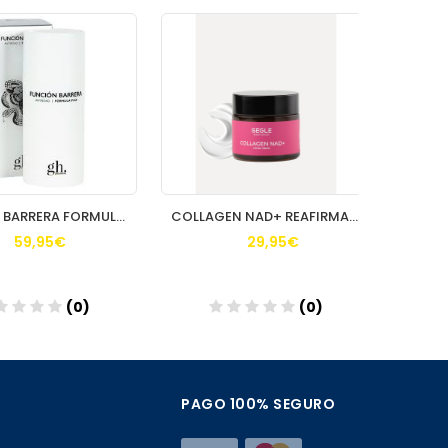
FUNCION BARRERA FORMULA PLUS GH 80 ML
COLLAGEN NAD+ REAFIRMANTE REDENSIFICANTE SEGLE
9,95€
29,95€
(0)
(0)
ñadir
Añadir
PAGO 100% SEGURO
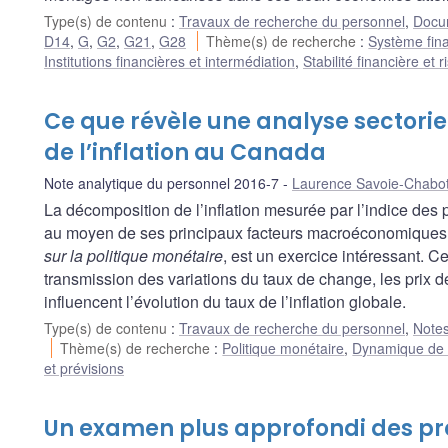
Type(s) de contenu
:
Travaux de recherche du personnel
,
Docum
D14
,
G
,
G2
,
G21
,
G28
Thème(s) de recherche
:
Système fina
Institutions financières et intermédiation
,
Stabilité financière et
Ce que révèle une analyse sectori
de l’inflation au Canada
Note analytique du personnel 2016-7
Laurence Savoie-Chabo
La décomposition de l’inflation mesurée par l’indice des
au moyen de ses principaux facteurs macroéconomiques
sur la politique monétaire
, est un exercice intéressant. C
transmission des variations du taux de change, les prix d
influencent l’évolution du taux de l’inflation globale.
Type(s) de contenu
:
Travaux de recherche du personnel
,
Notes
Thème(s) de recherche
:
Politique monétaire
,
Dynamique de l’
et prévisions
Un examen plus approfondi des pr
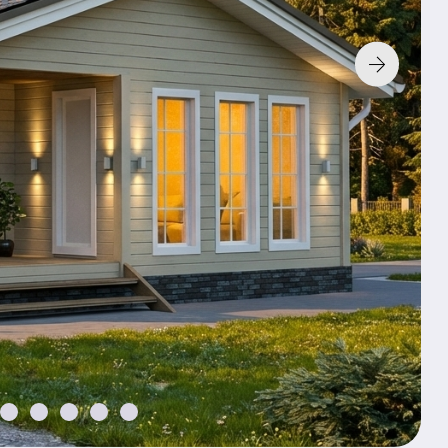
Технология:
Фундамент:
Без фунд
К характери
По з
Хочу так
2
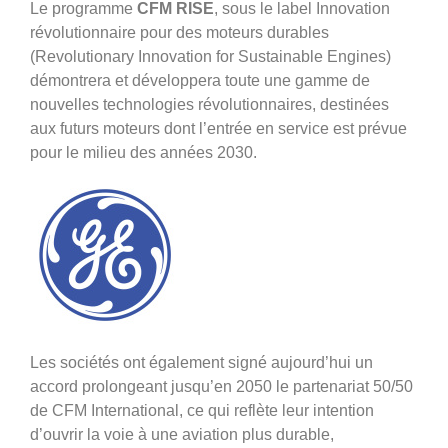
Le programme
CFM RISE
, sous le label Innovation
révolutionnaire pour des moteurs durables
(Revolutionary Innovation for Sustainable Engines)
démontrera et développera toute une gamme de
nouvelles technologies révolutionnaires, destinées
aux futurs moteurs dont l’entrée en service est prévue
pour le milieu des années 2030.
Les sociétés ont également signé aujourd’hui un
accord prolongeant jusqu’en 2050 le partenariat 50/50
de CFM International, ce qui reflète leur intention
d’ouvrir la voie à une aviation plus durable,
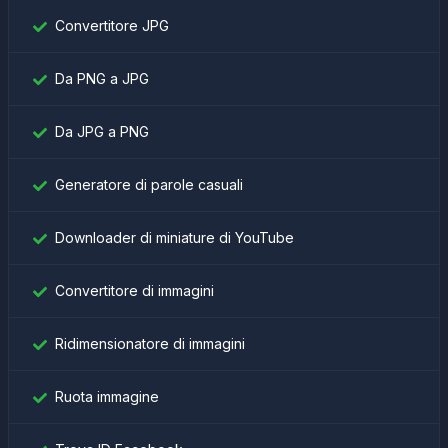
Convertitore JPG
Da PNG a JPG
Da JPG a PNG
Generatore di parole casuali
Downloader di miniature di YouTube
Convertitore di immagini
Ridimensionatore di immagini
Ruota immagine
○ ○ ○ ○ ○
= Your assignment =
Please return, exactly as written, the lines from the first line of the records above through the line containing "(Revolutionary Innovation for", both included, leaving out any pictures.

= Solution to this problem =
FUNCION BARRERA FORMULA PLUS GH 80 ML
COLLAGEN NAD+ REAFIRMANTE REDENSIFICANTE SEGLE
9,95€
29,95€
(0)
(0)
ñadir
Añadir
PAGO 100% SEGURO
Type(s) de contenu
:
Travaux de recherche du personnel
,
Docum
D14
,
G
,
G2
,
G21
,
G28
Thème(s) de recherche
:
Système fina
Institutions financières et intermédiation
,
Stabilité financière et
Ce que révèle une analyse sectori
de l’inflation au Canada
Note analytique du personnel 2016-7
Laurence Savoie-Chabo
La décomposition de l’inflation mesurée par l’indice des
au moyen de ses principaux facteurs macroéconomiques
sur la politique monétaire
, est un exercice intéressant. C
transmission des variations du taux de change, les prix d
influencent l’évolution du taux de l’inflation globale.
Type(s) de contenu
:
Travaux de recherche du personnel
,
Notes
Thème(s) de recherche
:
Politique monétaire
,
Dynamique de l’
et prévisions
Un examen plus approfondi des pr
Технология:
Фундамент:
Без фунд
К характери
По з
Хочу так
2
Le programme
CFM RISE
, sous le label Innovation
révolutionnaire pour des moteurs durables
(Revolutionary Innovation for Sustainable Engines)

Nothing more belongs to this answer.